I also was wondering if it was true . Not that I am skeptical or anything like that ... just learned a while back not to believe every thing that came out of Holywood . ;D
Ken
That's pretty neat. My only problem is that it looks to much like a feather duster and I'm not bringing up house work around the wife. :D
I have seen glass that was formed by a downed high power line in sand.
Will
It's called Fulgurite, I have a couple of nice examples of it at home.
It looks like grey sandstone.
Check out:
http://www.minresco.com/fulgurites/fulgurites.htm
Jon
Price is computed at $2.50 / gram, all specimens.
Then rounded up.
Sounds like ya have a money maker in the back yard.
Plant a few poles in a few diff kinds of sand.
Dale ;D ;D ;D
Getoverit, you hit the nail on the head.
A lot of communication towers have these. A lightning strike can wipe out a quarter of a million dollars of cellular base station equipment, so it's worth the investment.
They do make a difference. You need a solid grounding system running from your ground grid to the ionizer for it to work best though. Typically several ground rods are driven in and around the tower base, and connected together with silver solder or exothermic welding (Cadwelding).
Regards, Scott
I was just wondering about the cable suggestions.
If lightening hits your chimney, is a mere cable up to handling the thousands of volts and watts?

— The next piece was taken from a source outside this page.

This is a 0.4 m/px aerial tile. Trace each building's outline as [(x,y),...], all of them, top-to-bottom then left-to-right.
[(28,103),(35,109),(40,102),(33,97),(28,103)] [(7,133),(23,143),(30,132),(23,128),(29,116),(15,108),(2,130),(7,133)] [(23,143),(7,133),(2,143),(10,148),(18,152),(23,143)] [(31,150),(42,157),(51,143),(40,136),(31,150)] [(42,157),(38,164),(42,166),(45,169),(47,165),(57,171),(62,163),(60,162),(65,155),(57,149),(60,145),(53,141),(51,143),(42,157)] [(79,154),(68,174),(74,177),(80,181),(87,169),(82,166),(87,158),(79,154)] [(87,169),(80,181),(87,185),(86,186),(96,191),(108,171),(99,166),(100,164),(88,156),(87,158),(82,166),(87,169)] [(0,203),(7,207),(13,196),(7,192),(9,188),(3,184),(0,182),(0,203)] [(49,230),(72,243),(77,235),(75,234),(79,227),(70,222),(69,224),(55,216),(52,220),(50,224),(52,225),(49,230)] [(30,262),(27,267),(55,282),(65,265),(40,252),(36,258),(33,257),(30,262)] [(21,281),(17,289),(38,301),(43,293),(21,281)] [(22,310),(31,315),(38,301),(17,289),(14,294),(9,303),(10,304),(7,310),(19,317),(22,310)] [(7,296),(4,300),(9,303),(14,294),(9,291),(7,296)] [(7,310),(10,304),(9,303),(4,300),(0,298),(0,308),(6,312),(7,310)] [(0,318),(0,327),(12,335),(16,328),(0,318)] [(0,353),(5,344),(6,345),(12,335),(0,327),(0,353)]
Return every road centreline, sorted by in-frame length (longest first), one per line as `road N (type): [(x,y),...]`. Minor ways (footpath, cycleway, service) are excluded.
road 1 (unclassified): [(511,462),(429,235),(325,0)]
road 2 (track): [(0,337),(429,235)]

If you have ever done any boo-boos with a battery, even a 1" inch thick welding cable will go poof. is any cable up to handling that kind of load? Would not a solid piece of metal for grounding be better?
Isn't there a national standard in the code for this?
I could be wrong but I think that the point of the grounding cable is to keep the stove at ground potential and keep it from developing enough differance in potential in the first place ???